As I write this, my novel "Victory" is halfway through its final edit, and there is much rejoicing on my part! It's taken me ten years to get here and it is going to be so worth it -- most of it's just cleaning up dialogue, making passive voices active (instead of "The pit was there and I fell in", "I fell into the pit"), explaining why some people are where they are when they are, and from what I remember of my last visit, writing a chapter or two. By the time school starts here two weeks from today, the release date I'm shooting for, I can't help but think part of me will feel like Charles Schultz on his last Peanuts strip from February 13, 2000.

Charlie Brown, Snoopy, Linus, Lucy ... how can I ever forget them ....


Oh, I won't stop writing once I've resolved the current storyline -- in fact, there are some events eight years earlier than "Victory" is set (2023-2024) that I'll be using my National Novel Writing Month story this year to delve into.

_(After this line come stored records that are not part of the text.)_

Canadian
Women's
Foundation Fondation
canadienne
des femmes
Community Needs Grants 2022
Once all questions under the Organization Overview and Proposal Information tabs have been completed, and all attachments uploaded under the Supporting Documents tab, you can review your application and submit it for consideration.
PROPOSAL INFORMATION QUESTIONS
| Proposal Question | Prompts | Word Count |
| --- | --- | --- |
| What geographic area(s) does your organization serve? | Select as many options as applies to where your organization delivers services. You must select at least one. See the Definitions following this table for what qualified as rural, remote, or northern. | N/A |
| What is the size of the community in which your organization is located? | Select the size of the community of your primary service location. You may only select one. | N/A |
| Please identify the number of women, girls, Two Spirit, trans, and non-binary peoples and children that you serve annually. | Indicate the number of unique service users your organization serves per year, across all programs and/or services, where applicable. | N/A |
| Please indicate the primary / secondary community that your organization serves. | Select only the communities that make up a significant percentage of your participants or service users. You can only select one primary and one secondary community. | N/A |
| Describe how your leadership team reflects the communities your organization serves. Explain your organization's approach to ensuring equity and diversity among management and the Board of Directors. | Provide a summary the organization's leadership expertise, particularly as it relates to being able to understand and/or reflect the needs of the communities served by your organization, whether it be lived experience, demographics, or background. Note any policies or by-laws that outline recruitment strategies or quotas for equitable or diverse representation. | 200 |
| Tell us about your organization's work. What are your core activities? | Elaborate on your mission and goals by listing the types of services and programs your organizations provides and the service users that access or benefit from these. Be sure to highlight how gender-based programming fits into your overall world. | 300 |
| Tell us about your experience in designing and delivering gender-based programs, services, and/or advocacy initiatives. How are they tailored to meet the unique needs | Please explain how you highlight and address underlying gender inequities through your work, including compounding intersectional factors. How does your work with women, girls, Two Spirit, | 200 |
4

I just need to start taking notes and re-reading Litany, Progeny, and Legacy as well as finishing "Rivalry" (set in 2008, 2021, 2022-2023, and 2012 respectively) so I know or at least have a good idea who was where when and what's already happened and what's going to happen. I want to avoid the crowd scenes masquerading as ensemble casts that -- forgive me for saying this -- Once Upon A Time is becoming.


Zenia, Cindy, Daniel, Michel ... how can I ever forget them ....


My version of Schultz's farewell soliloquy in the strip, though I don't yet have a half-century track record behind me or quite the popular recognition factor. As opposed to Batman whose Elseworlds anthology (ISBN 9781401260743) I finished reading two days ago but didn't think I would because I wanted to finish "Victory". Certainly looking at stories where Bruce Wayne -- whose parents always end up dead since that's the key turning point -- in different worlds he becomes a priest ("Holy Terror", think a male perspective on The Handmaid's Tale) or Green Lantern ("In Darkest Knight") or a partner of Harry Houdini ("The Devil's Workshop") can make you wonder how

differently we'd, or at least I'd, do.

Alas, poor Bill, I knew him well ... as far as I know, Bill Rotella who graduated with me from Stetson University in 1994 who served in the U.S. Army during what's now the First Gulf War is still very much alive -- as of the 2013 alumni directory I'm reading he's the city controller for Daytona Beach Shores, Florida -- and so is my brother Bob, also now in Florida, also a Gulf War veteran with specialty in chemical, biological, and nuclear warfare. Reviewing 1991's The Story of The Persian Gulf War by Leila Merrell Foster (ISBN 0516047620) reminded me of a time when some belief or at least I believed that the "new world order" would necessarily be a better thing.

Also of the last time the Soviet Union was the lid on the kettle boiling over, but I digress.